Trick or Trunk?

Bring back trick or treating for the next generation

Photo courtesy of Silar/Wikimedia Commons

The memory of trick or treating on Halloween night is something that many of us fondly recall from our childhood. Being allowed to run the neighborhood largely unsupervised past your bedtime and surrounded by peers also caught up in the revelry is one of the defining experiences for a  quintessential American childhood. But in 2025, many have noticed that their neighborhood seems unusually quiet on Halloween. There are many factors that contribute to this, but one thing is clear: kids need to hit the ground running next Halloween.

First off, kids are spending less time unsupervised in their neighborhoods than ever. Every person above the age of 35 has some sort of anecdote about being turned out from their homes after breakfast and not returning until after the streetlights turned on, and how kids these days get an escort to walk a block down the street to the park. But these same people have prevented their own children from having this experience. Even as they disparage kids for being coddled, they are the ones doing the coddling. 

More parents than ever are not only micromanaging their children's Halloween nights, but in some cases, they are replacing them entirely.
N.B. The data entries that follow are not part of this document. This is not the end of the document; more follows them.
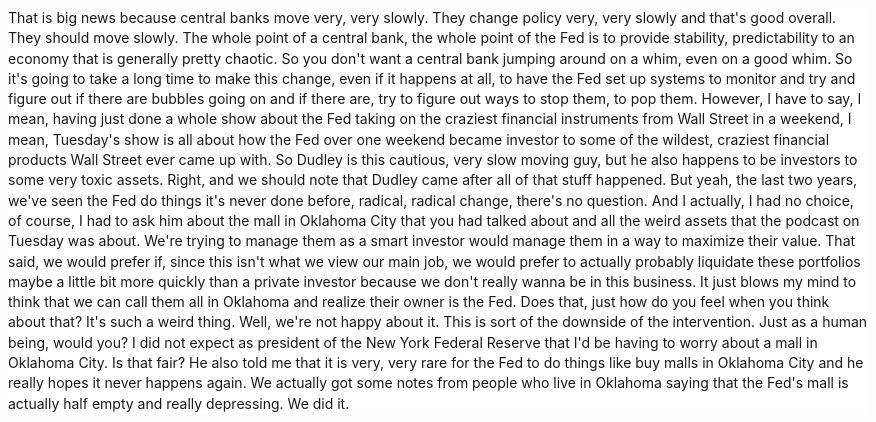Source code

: That is big news because central banks
move very, very slowly.
They change policy very, very slowly
and that's good overall.
They should move slowly.
The whole point of a central bank,
the whole point of the Fed is to provide stability,
predictability to an economy
that is generally pretty chaotic.
So you don't want a central bank jumping around on a whim,
even on a good whim.
So it's going to take a long time to make this change,
even if it happens at all,
to have the Fed set up systems to monitor
and try and figure out if there are bubbles going on
and if there are, try to figure out ways
to stop them, to pop them.
However, I have to say,
I mean, having just done a whole show
about the Fed taking on the craziest
financial instruments from Wall Street in a weekend,
I mean, Tuesday's show is all about
how the Fed over one weekend became investor
to some of the wildest, craziest financial products
Wall Street ever came up with.
So Dudley is this cautious, very slow moving guy,
but he also happens to be investors
to some very toxic assets.
Right, and we should note that Dudley came
after all of that stuff happened.
But yeah, the last two years,
we've seen the Fed do things it's never done before,
radical, radical change, there's no question.
And I actually, I had no choice, of course,
I had to ask him about the mall in Oklahoma City
that you had talked about and all the weird assets
that the podcast on Tuesday was about.
We're trying to manage them as a smart investor
would manage them in a way to maximize their value.
That said, we would prefer if,
since this isn't what we view our main job,
we would prefer to actually probably liquidate
these portfolios maybe a little bit more quickly
than a private investor
because we don't really wanna be in this business.
It just blows my mind to think
that we can call them all in Oklahoma
and realize their owner is the Fed.
Does that, just how do you feel
when you think about that?
It's such a weird thing.
Well, we're not happy about it.
This is sort of the downside of the intervention.
Just as a human being, would you?
I did not expect as president of the New York Federal Reserve
that I'd be having to worry about a mall in Oklahoma City.
Is that fair?
He also told me that it is very, very rare
for the Fed to do things like buy malls in Oklahoma City
and he really hopes it never happens again.
We actually got some notes from people who live
in Oklahoma saying that the Fed's mall
is actually half empty and really depressing.
We did it.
Children are not allowed the traditional freedoms and are instead taken to “trick-or-treat” events in malls or to trunk-or-treat events—which is when a group of parents organizes a contained event from the trunks of their cars where children walk around an enclosed parking lot. These decisions have resulted in nothing but a misopportunity for memories.

Maybe it is just my inner child speaking, but that sounds like the least fun way possible to spend Halloween night. From my own memories, the best part of Halloween was getting to feel truly part of the world, alone and in power, in a way that children are not usually afforded. What made the day great was running through the streets, house to house and on a mission that, under the surface, has less to do with candy than it does freedom.

In my opinion, this shift in Halloween tradition is a microcosm of a larger shift our society is currently undergoing. Children face more surveillance than ever through apps like Life360 and technology like AirTags. They are pressured to be in constant contact with parents through their devices. Additionally, harmless neighborhood mischief is much harder to get away with when every doorstep has a Ring camera. As the U.S. shifts more and more into a surveillance state, children's already structured lives become even more regulated and sanitized. Of course child safety is important, especially on a busy night like Halloween. Even so, children's lives, from my perspective, have not been improved by this shift in tradition.

Of course, the recent trend of less trick or treaters could simply be an aftereffect of the pandemic, and will be reversed as time goes on. Nonetheless, with more parents feeling nostalgic for their own childhoods, hopefully they will feel invigorated to show their kids the same good time.